Asking before operating in a folder
Whitelisting allowed commands
Requiring approval for file modifications

These are weak guardrails. They rely on the tool’s own enforcement and your attention to prompts. A sufficiently confused agent—or malicious code it generates—can still cause problems.

Soft Sandboxing

A middle ground uses constraints and conventions rather than hard isolation:

Running in a dedicated subfolder
Instructing the agent to only touch certain files
Using worktrees to isolate experimental work

This relies on the model following instructions. It’s not true isolation, but it channels the agent’s work and makes cleanup easier if things go wrong.

Strong Sandboxing

True sandboxing means the agent can’t break out even if it tries:

Running inside a VM
Network-level firewalling
Container isolation with restricted permissions
No access to secrets or credentials

Strong sandboxing protects against not just the agent’s mistakes but also malicious code it might generate—code that could exfiltrate data or cause damage if run in your real environment.

The Trade-off

Stronger sandboxing means more friction. You can’t give the agent access to your real database, your actual credentials, or your production environment—which limits what it can do.

For exploratory work or untrusted tasks, strong sandboxing makes sense. For routine work in a codebase you trust, weaker forms might be practical. Match the isolation level to the risk.

> [Given records]:

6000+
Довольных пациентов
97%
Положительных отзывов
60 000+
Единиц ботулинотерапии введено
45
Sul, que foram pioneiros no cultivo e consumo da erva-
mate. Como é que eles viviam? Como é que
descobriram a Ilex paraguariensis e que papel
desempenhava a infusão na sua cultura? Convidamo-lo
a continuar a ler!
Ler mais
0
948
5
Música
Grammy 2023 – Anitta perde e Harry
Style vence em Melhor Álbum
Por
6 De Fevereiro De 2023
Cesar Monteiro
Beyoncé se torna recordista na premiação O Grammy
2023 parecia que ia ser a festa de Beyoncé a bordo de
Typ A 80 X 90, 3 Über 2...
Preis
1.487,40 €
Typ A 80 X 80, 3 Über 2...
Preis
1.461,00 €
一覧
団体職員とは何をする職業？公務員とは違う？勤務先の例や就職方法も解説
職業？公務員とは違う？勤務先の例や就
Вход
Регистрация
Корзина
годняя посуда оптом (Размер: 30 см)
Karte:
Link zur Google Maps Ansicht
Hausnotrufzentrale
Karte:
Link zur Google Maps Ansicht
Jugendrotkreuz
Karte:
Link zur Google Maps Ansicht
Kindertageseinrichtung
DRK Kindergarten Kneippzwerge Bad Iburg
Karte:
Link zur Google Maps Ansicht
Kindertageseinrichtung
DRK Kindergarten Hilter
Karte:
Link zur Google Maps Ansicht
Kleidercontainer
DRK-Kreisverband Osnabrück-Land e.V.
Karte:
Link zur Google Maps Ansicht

> [Problem to work on]:
Print the section of the sandboxing text that begins at the words "The Trade-off" and ends after "to the risk.", copying it word for word.

> [Written solution]:
The Trade-off

Stronger sandboxing means more friction. You can’t give the agent access to your real database, your actual credentials, or your production environment—which limits what it can do.

For exploratory work or untrusted tasks, strong sandboxing makes sense. For routine work in a codebase you trust, weaker forms might be practical. Match the isolation level to the risk.